Eine starke Differenzierung ist nur möglich, wenn man Einnahmen und Ausgaben nach verschiedenen Kriterien verteilt. So können Einnahmen ganz oder teilweise nach Leistung verteilt und für die Ausgaben verschiedene Schlüssel eingesetzt werden. Die Unterteilung in leistungsabhängige Kosten und in Fixkosten ist dabei grundlegend. Hinzu kommen Ausgaben, die nach Kapital verteilt werden sollten, und solche, die jeder Partner selbst zu 100 % zu tragen hat. Auch können bei Bedarf weitere Verteilungsarten für das Prophylaxe- und das Laborergebnis verwendet werden. Die Zahlen aus der Buchhaltung werden gebündelt, nach verschiedenen Kriterien verteilt und in einer Gewinnverteilungsübersicht dargestellt. So ist jederzeit nachvollziehbar, welcher Partner welche Einnahmen bzw. welche Kosten zu tragen hat und wie hoch die Gewinnanteile der einzelnen Partner sind. In Abb. 1 wird eine Berufsausübungsgemeinschaft mit drei Partnern dargestellt, von denen Partner A und Partner B ganztags und Partner C halbtags arbeiten. Deshalb ergibt sich für den Fixkostenschlüssel die Verteilung 40-40-20. Die Leistungsanteile der Partner betragen 43 %, 39 % und 18 %. Die Ausgaben, die nach Kapital verteilt werden sollen, werden nur zwischen den Partnern A und B verteilt, da diesen die Praxis je zur Hälfte gehört. Es ist unerlässlich, diese Informationen allen Partnern zeitnah und nicht erst nach Erstellung des Jahresabschlusses im Folgejahr zur Verfügung zu stellen. Grundlegend ist dabei die Forderung, dass die Gewinnverteilung auch transparent sein und sich einer verändernden Situation anpassen muss.
Liquiditätsrechnung pro Partner
Dem einzelnen Zahnarzt genügt es jedoch nicht, nur seinen Gewinnanteil zu kennen, er benötigt zusätzlich Informationen zu seinem Entnahmeanspruch. Dies wird häufig vernachlässigt. Stattdessen erstellen die Zahnärzte komplizierte und zeitaufwendige Nebenrechnungen, um herauszufinden, ob bereits zu viel Geld entnommen wurde oder ob man noch auf eine Nachzahlung hoffen darf.
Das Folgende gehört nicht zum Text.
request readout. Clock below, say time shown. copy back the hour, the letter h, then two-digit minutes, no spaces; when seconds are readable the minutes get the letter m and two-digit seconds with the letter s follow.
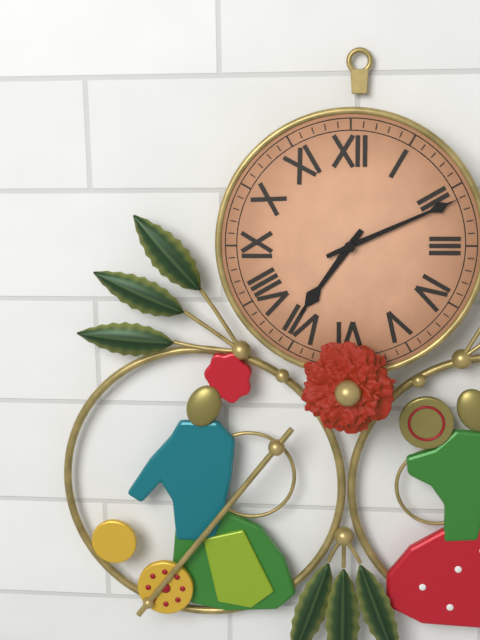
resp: 7h11
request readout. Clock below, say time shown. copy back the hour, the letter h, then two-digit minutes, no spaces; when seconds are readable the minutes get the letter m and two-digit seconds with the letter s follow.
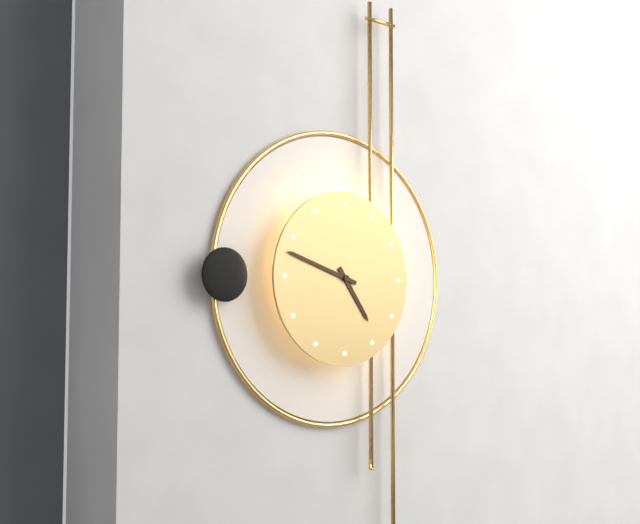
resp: 4h48
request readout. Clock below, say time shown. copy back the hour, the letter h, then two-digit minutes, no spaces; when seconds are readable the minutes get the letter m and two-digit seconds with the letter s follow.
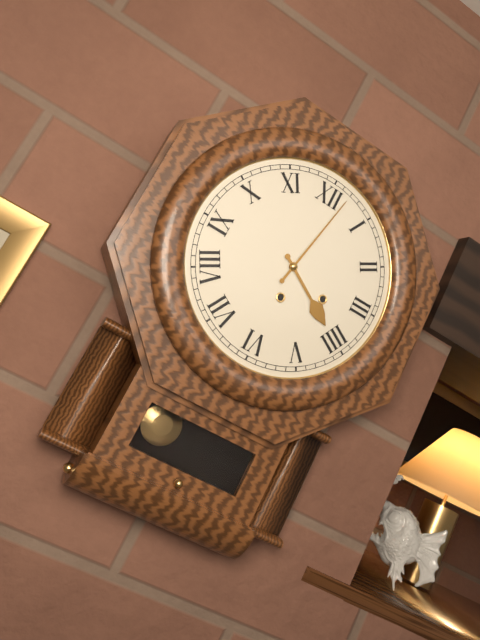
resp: 4h02
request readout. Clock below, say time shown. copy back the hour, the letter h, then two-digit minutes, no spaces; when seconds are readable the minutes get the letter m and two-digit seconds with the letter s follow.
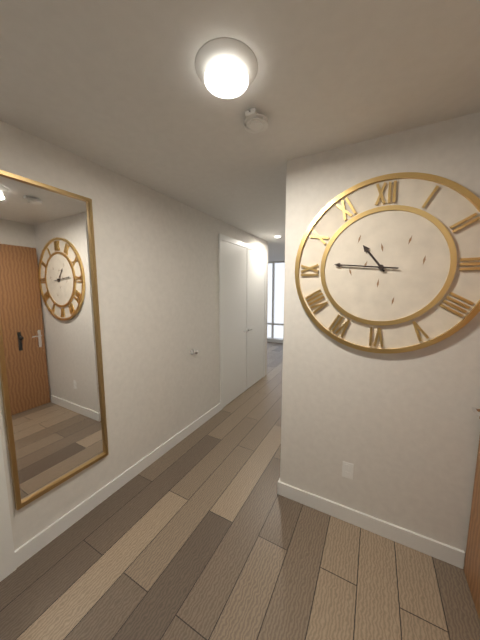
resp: 10h46
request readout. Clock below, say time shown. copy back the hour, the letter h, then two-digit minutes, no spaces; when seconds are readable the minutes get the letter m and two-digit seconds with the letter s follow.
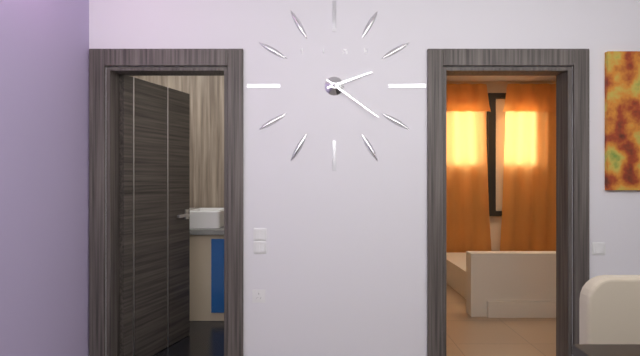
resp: 2h21
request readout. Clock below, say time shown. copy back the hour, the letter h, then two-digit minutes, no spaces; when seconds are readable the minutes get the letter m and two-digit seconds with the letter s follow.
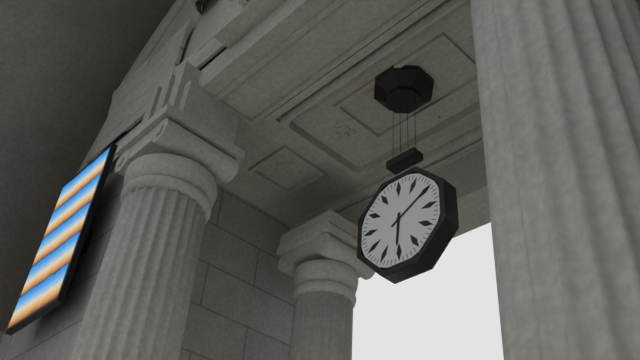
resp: 6h10
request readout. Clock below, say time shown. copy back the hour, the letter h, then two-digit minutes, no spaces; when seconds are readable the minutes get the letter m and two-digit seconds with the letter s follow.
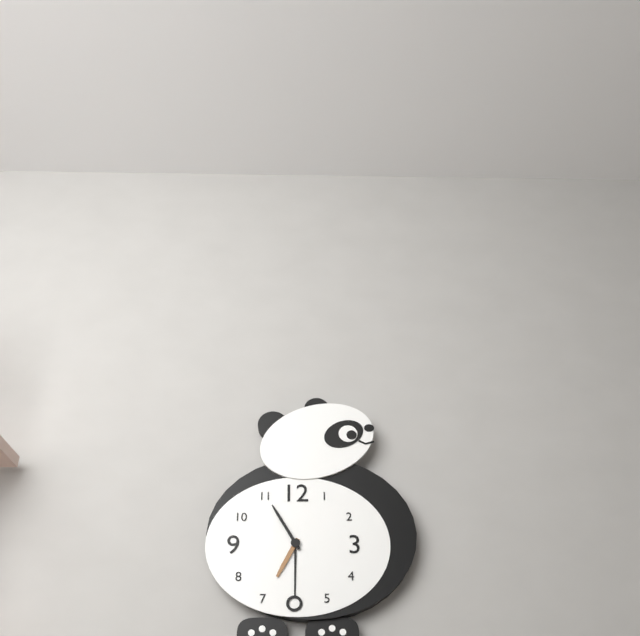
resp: 6h55
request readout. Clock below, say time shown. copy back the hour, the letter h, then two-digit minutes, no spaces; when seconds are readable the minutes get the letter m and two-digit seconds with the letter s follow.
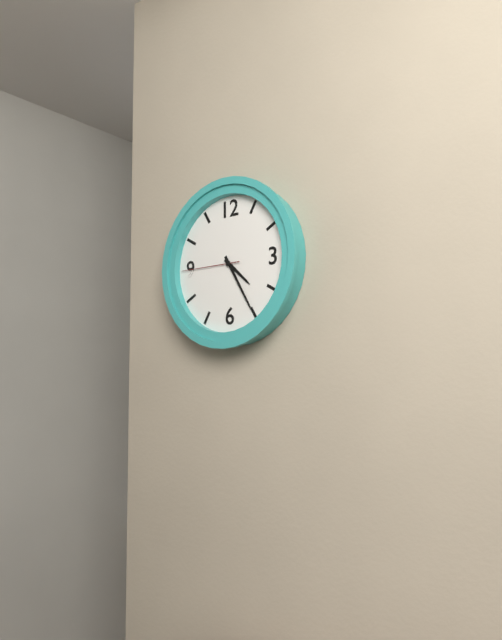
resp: 4h25m45s
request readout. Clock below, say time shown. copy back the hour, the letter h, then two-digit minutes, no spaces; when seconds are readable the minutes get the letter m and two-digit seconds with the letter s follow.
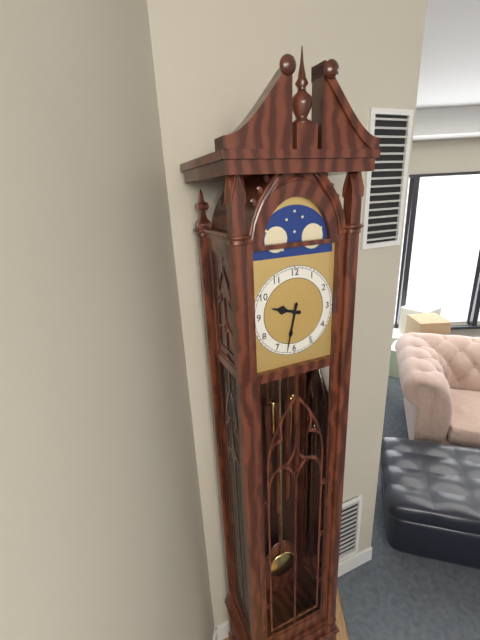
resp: 9h32
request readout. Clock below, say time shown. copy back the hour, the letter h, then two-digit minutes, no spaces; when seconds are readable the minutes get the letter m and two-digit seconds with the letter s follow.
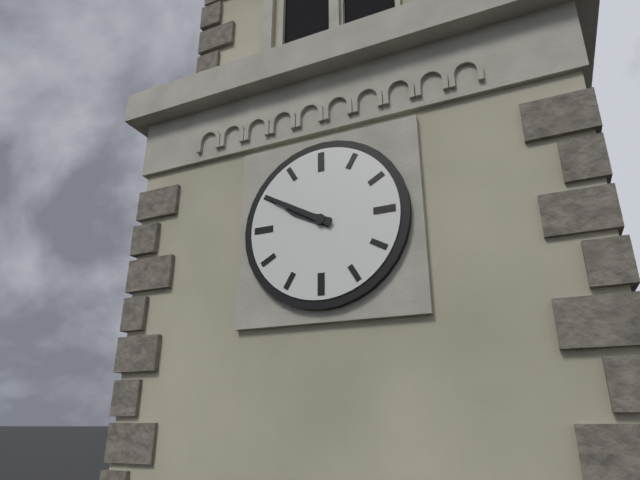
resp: 9h50
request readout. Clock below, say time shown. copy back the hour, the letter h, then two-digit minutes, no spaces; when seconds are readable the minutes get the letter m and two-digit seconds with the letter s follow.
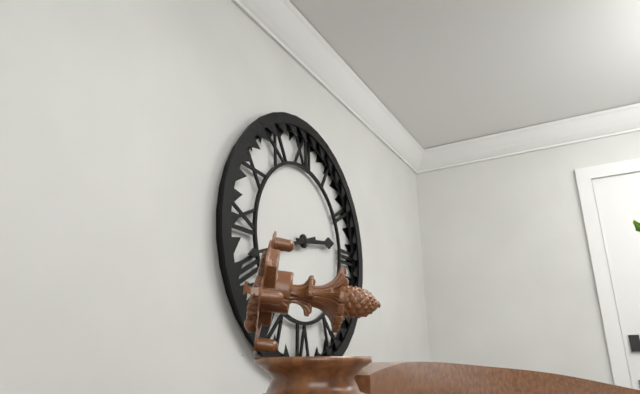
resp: 2h42
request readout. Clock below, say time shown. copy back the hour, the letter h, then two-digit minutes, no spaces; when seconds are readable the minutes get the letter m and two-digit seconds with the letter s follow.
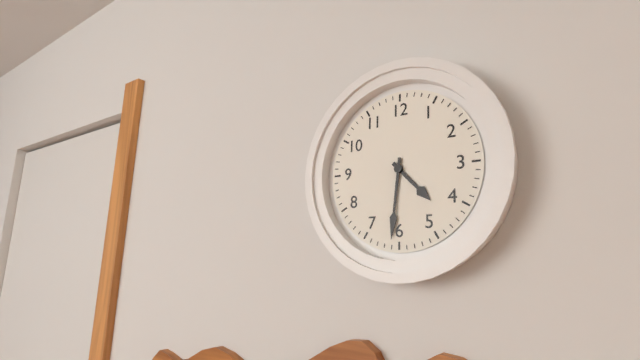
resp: 4h31
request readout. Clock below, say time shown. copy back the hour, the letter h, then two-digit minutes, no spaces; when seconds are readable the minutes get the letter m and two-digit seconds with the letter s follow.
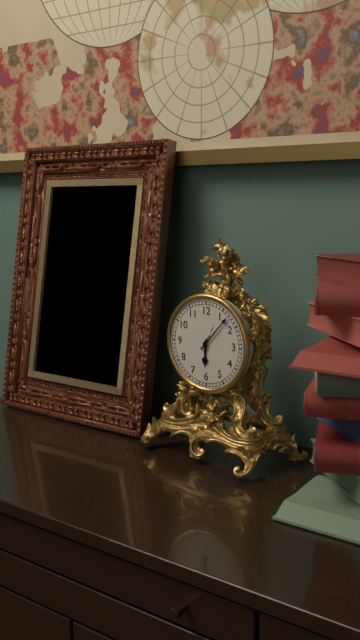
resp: 6h07
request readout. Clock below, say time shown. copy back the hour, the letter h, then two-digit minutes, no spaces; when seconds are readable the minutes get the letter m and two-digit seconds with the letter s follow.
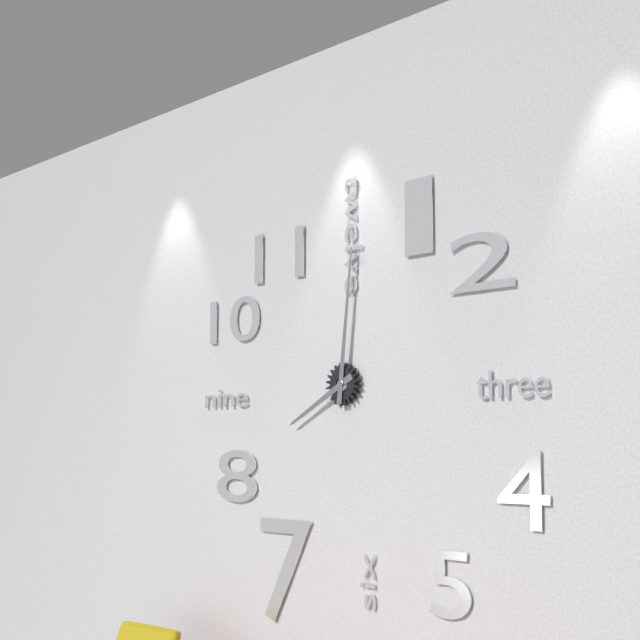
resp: 8h01
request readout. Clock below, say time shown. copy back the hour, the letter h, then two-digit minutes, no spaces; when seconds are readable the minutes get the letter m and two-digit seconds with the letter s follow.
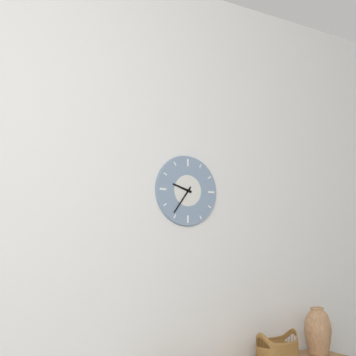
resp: 9h36
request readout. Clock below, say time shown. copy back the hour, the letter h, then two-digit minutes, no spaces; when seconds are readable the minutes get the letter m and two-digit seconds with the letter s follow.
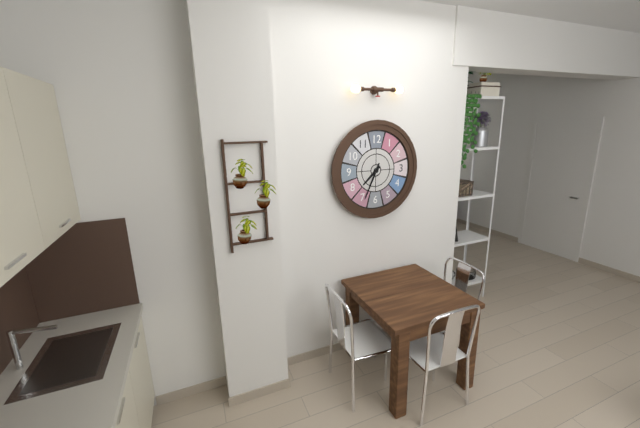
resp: 7h34
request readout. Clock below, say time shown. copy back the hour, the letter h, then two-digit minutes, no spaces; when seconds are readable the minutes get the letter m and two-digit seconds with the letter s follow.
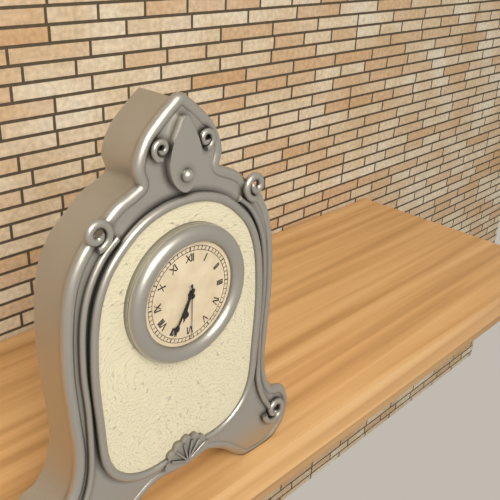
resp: 6h35m30s
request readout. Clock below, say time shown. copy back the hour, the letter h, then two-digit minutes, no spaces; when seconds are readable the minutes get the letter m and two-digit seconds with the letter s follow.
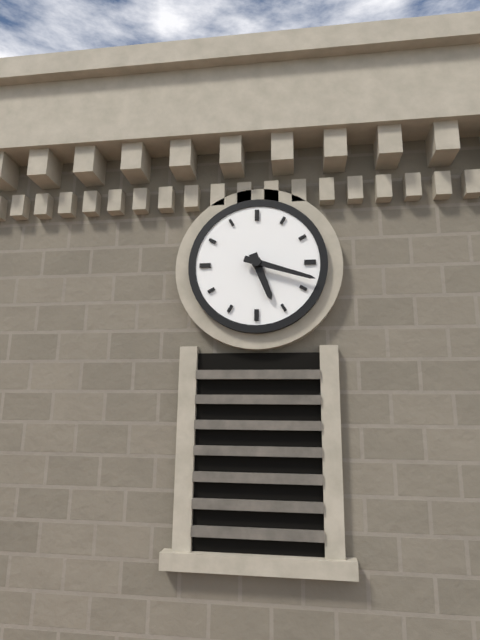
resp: 5h18
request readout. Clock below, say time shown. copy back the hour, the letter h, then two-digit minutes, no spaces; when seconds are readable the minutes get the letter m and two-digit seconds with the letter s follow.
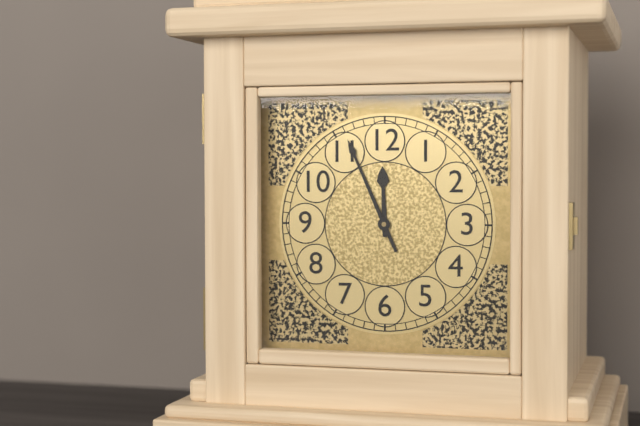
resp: 11h56
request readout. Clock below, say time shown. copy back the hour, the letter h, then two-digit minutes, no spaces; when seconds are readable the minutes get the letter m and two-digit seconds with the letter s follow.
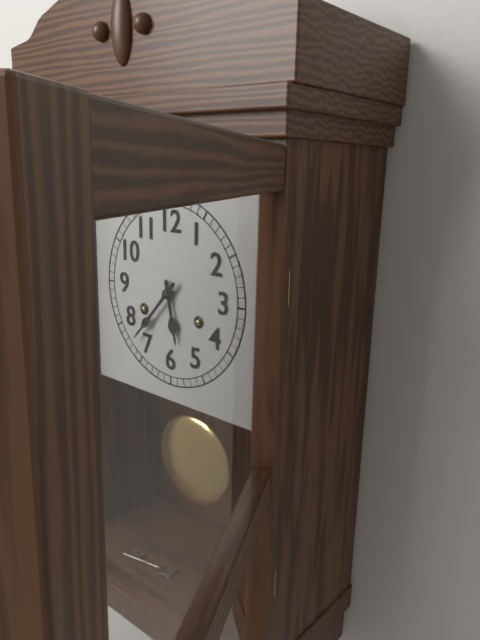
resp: 5h37
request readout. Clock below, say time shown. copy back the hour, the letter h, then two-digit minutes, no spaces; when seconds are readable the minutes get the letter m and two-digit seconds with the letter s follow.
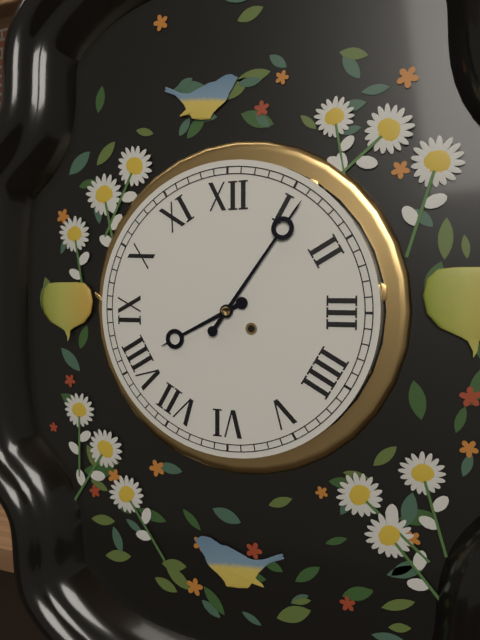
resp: 8h06
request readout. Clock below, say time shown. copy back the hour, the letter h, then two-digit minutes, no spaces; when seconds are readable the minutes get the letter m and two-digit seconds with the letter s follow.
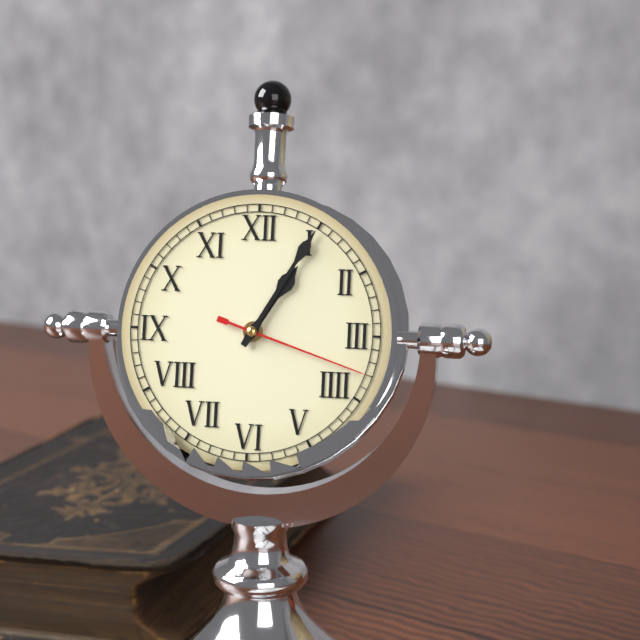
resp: 1h05m18s
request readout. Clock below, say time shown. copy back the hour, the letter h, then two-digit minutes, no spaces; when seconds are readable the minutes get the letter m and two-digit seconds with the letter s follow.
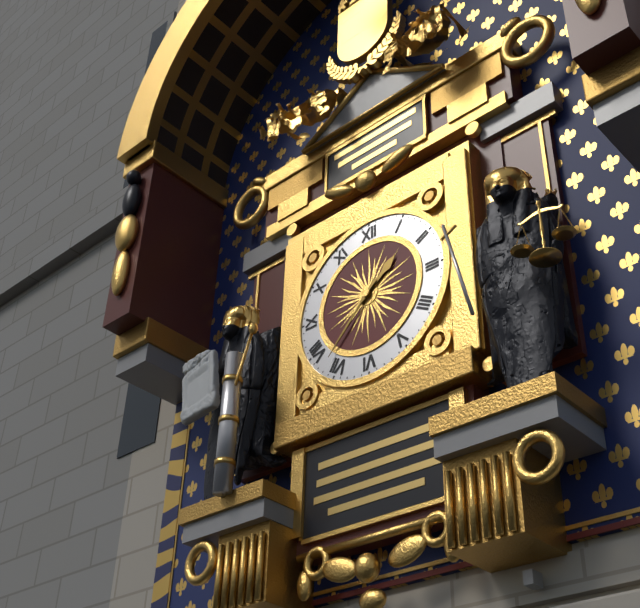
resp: 1h37
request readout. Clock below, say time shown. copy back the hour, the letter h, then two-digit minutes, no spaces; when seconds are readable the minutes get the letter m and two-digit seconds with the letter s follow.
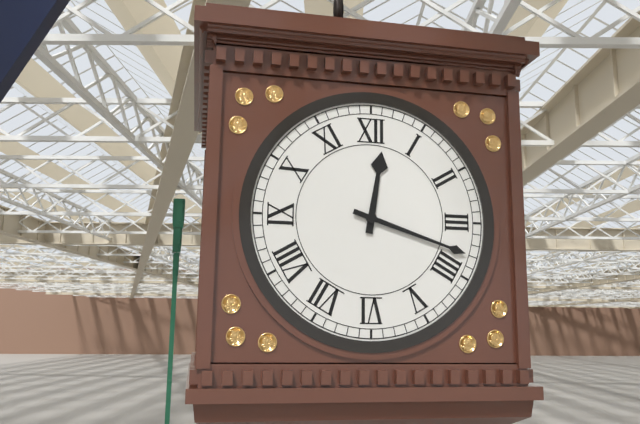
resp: 12h18
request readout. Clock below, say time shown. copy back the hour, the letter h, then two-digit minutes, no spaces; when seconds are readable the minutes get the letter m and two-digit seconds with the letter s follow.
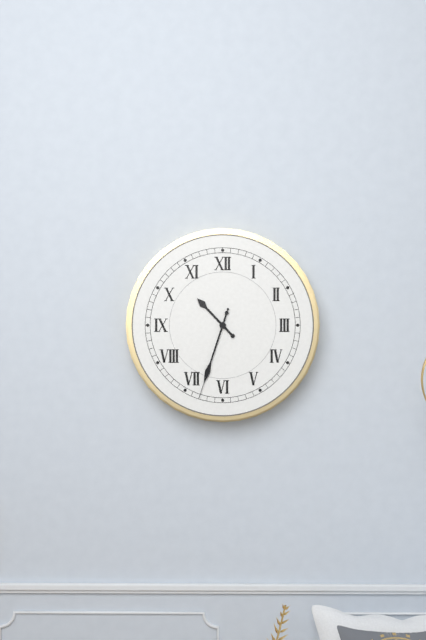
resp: 10h33m33s
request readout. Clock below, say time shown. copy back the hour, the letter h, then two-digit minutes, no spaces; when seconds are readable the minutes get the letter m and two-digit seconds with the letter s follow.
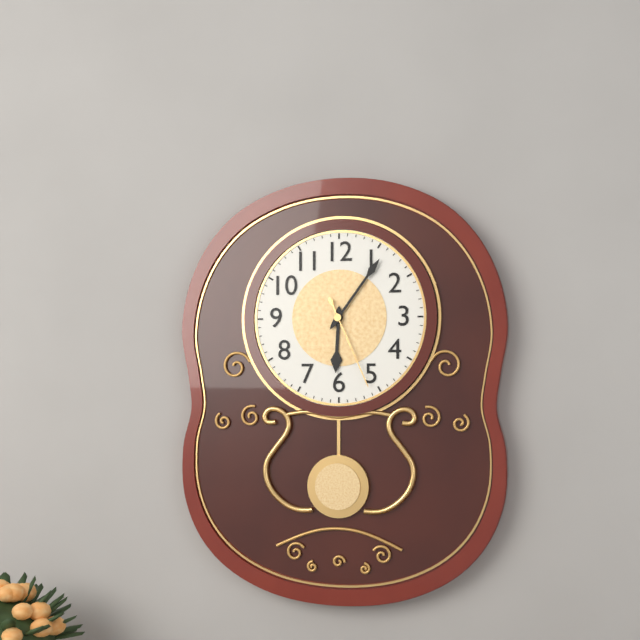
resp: 6h06m26s
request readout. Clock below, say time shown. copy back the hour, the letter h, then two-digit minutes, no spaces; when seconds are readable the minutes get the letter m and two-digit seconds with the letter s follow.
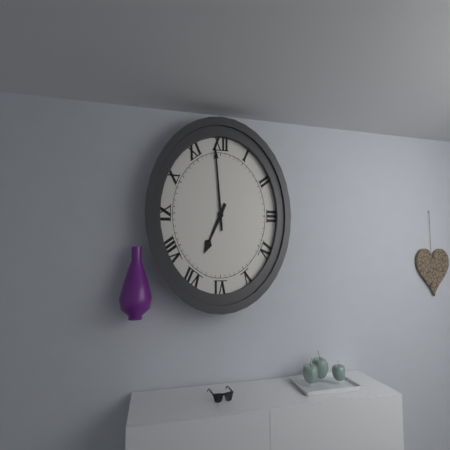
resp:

Deshalb ist zusätzlich zur Gewinnverteilung auch eine Liquiditätsrechnung für alle Partner wichtig. Dies kann in einer einzigen Übersichtstabelle geschehen, sodass alle Partner die für ihre Planung erforderlichen Zahlen zeitnah erhalten. Die Vorgehensweise ist einfach. Die Einzelpraxis erhält vom Steuerberater monatlich eine BWA und eine Liquiditätsrechnung, sodass sie sowohl das steuerliche Ergebnis als auch die verfügbare Liquidität, d.h. den entnahmefähigen Betrag, sehen kann. Für die Gemeinschaft gilt das Gleiche, sie erhält ebenfalls monatlich eine Gesamt-BWA und -Liquiditätsrechnung. Diese Auswertungen enthalten jedoch keinerlei Information für den einzelnen Zahnarzt und müssen deshalb auf die einzelnen Partner heruntergebrochen werden. Die einzelnen Buchhaltungspositionen müssen gebündelt und auf die Partner verteilt werden. Hierzu gehört der Kauf von Anlagegütern (z.B. Möbel, Geräte usw.) genauso wie die Tilgung der Praxisdarlehen. Zieht man diese Liquiditätskorrekturen vom steuerlichen Überschuss ab, werden die Entnahmeansprüche der Partner sichtbar. Bringt man hiervon noch die bereits getätigten Privatentnahmen und -einlagen in Abzug, ergeben sich die Restentnahmeansprüche der Partner, die mit dem Saldo der Finanz- und Interimskonten übereinstimmen müssen (Abb. 2).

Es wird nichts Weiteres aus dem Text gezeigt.